Case Title: Columbus Bar Assn. v. Boggs

Citation: 2011-Ohio-2637

Docket Number: 20101846

State: ohio

Court: Ohio Supreme Court

Date: 2011-06-07T00:00:00Z

Document:
[Until this opinion appears in the Ohio Official Reports advance sheets, it may be cited as 
Columbus Bar Assn. v. Boggs, Slip Opinion No. 2011-Ohio-2637.] 
 
 
NOTICE 
This slip opinion is subject to formal revision before it is published in 
an advance sheet of the Ohio Official Reports.  Readers are requested 
to promptly notify the Reporter of Decisions, Supreme Court of Ohio, 
65 South Front Street, Columbus, Ohio 43215, of any typographical or 
other formal errors in the opinion, in order that corrections may be 
made before the opinion is published.

Required task A. What docket number does the Columbus Bar Assn. v. Boggs opinion carry?
Required task B. Please write the next part of the Columbus Bar Assn. v. Boggs opinion, picking up after its final sentence.

Records shown.
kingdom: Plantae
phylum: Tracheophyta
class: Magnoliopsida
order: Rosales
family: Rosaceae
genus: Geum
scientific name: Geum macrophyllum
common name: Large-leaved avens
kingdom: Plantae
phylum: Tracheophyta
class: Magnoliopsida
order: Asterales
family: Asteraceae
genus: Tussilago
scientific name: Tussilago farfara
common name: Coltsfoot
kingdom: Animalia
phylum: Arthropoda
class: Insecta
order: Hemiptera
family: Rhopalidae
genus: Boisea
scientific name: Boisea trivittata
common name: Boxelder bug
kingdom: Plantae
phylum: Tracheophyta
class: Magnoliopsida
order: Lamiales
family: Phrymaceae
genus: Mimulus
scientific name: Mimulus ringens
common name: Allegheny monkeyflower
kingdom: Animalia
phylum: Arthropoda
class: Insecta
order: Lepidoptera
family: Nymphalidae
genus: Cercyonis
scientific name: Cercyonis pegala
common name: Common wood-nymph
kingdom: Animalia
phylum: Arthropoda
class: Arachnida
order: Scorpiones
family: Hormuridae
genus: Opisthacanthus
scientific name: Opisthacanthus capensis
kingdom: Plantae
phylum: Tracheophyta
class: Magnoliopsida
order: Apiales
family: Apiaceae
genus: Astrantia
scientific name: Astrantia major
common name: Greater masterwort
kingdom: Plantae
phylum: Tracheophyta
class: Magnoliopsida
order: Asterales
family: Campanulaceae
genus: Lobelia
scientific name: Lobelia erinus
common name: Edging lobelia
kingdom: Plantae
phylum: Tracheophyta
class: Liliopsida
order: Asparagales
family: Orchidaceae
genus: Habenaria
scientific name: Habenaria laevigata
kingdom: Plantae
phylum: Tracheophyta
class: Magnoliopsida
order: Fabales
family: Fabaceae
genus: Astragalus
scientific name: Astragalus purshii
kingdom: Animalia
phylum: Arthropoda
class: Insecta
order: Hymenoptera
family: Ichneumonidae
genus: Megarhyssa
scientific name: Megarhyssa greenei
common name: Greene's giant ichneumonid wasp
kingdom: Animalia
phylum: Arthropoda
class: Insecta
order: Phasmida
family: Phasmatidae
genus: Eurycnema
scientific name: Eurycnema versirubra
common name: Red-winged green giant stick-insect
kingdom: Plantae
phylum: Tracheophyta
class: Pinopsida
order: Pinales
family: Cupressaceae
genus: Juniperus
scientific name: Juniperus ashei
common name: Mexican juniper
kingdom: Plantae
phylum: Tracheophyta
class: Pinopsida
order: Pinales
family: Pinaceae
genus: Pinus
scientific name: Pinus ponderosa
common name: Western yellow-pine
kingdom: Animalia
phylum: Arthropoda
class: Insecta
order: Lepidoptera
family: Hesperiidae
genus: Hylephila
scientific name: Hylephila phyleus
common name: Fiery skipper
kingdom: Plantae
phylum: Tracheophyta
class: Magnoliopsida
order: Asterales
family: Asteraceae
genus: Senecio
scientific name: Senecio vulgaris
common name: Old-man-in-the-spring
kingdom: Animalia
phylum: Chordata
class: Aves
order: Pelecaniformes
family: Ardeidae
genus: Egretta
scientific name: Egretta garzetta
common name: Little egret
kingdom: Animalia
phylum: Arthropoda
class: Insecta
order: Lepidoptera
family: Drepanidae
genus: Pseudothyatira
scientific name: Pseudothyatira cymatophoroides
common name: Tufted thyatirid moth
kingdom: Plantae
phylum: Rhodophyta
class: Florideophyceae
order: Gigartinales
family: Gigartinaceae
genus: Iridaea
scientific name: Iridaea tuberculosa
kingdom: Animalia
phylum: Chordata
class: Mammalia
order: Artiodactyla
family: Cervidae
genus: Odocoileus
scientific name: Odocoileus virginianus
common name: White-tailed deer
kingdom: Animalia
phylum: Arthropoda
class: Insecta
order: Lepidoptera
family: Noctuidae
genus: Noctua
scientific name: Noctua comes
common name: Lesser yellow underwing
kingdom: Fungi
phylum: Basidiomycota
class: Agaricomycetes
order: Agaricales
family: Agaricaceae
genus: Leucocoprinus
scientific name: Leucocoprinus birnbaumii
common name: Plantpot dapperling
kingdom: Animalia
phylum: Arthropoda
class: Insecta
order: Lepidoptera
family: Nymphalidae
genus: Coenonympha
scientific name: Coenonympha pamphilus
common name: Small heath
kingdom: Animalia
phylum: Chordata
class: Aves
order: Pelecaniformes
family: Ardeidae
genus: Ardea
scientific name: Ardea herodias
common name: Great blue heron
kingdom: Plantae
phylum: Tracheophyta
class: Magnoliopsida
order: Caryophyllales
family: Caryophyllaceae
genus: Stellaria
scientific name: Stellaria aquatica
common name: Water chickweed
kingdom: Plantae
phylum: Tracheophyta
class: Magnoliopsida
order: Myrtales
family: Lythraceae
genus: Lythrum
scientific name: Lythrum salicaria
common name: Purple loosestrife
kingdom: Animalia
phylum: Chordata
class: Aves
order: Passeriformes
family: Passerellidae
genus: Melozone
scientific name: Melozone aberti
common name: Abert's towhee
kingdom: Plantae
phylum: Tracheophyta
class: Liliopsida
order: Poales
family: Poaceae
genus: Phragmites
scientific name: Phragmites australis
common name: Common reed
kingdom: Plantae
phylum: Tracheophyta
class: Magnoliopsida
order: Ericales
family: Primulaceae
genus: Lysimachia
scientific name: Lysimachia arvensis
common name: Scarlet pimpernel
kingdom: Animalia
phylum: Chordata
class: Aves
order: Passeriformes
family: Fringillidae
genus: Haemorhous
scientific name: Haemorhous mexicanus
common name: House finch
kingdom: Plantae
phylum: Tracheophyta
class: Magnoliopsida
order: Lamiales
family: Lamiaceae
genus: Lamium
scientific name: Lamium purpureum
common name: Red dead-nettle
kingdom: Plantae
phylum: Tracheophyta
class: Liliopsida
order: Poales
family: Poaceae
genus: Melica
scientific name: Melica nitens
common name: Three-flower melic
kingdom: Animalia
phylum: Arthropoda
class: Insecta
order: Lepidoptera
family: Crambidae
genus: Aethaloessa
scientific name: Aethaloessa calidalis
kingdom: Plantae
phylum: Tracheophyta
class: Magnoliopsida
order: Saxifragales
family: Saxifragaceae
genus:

Exercise answer A. 20101846

Exercise answer B.
 
SLIP OPINION NO. 2011-OHIO-2637 
COLUMBUS BAR ASSOCIATION v. BOGGS. 
[Until this opinion appears in the Ohio Official Reports advance sheets, it 
may be cited as Columbus Bar Assn. v. Boggs,  
Slip Opinion No. 2011-Ohio-2637.] 
Attorneys at law — Multiple violations of Rules of Professional Conduct, 
including failure to provide competent representation and failure to notify 
clients of lack of professional-liability insurance — Indefinite suspension. 
(No. 2010-1846 — Submitted February 16, 2011 — Decided June 7, 2011.) 
ON CERTIFIED REPORT by the Board of Commissioners on Grievances and 
Discipline of the Supreme Court, No. 09-083. 
__________________ 
Per Curiam.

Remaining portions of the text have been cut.